■ Available data ■
====

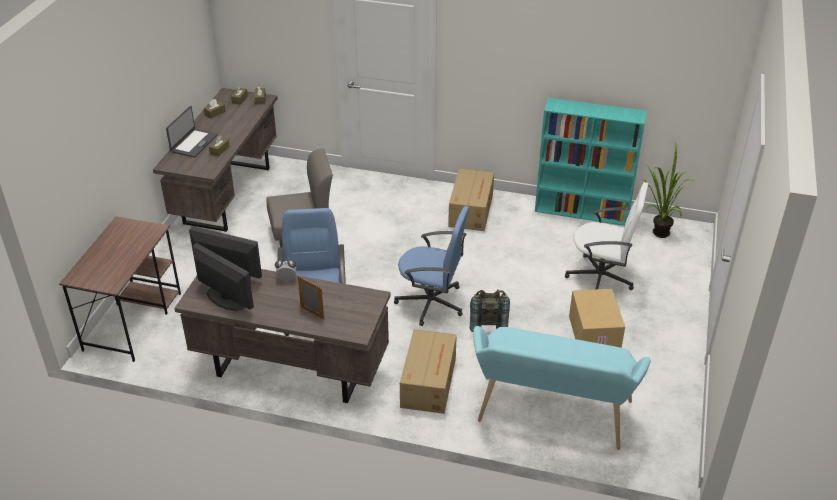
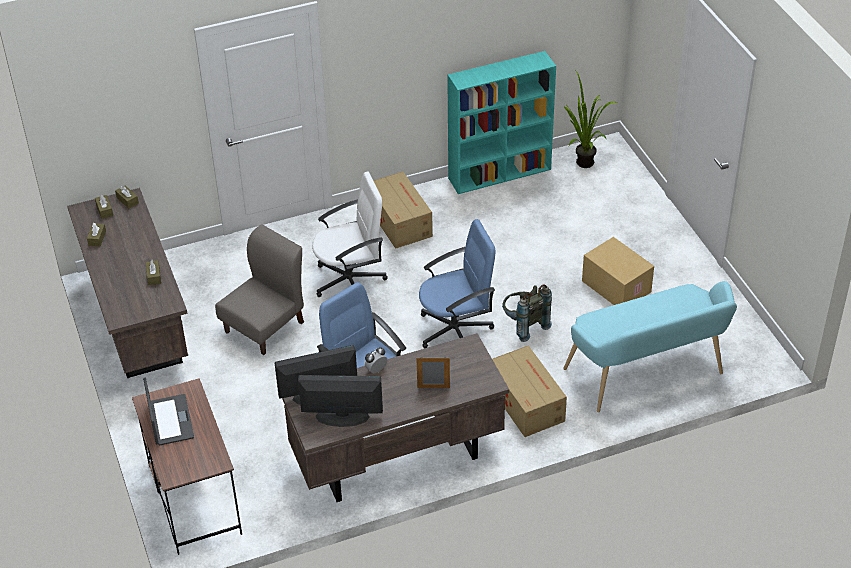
camera: 35 degrees left, 5 degrees up
laptop [166,106,218,158] -> laptop moved to [143,378,194,446]
white office chair [565,182,648,290] -> white office chair moved to [312,172,388,297]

====

■ Assignment ■
Copy each line holding "moved" from the material above.

■ The answer ■
laptop [166,106,218,158] -> laptop moved to [143,378,194,446]
white office chair [565,182,648,290] -> white office chair moved to [312,172,388,297]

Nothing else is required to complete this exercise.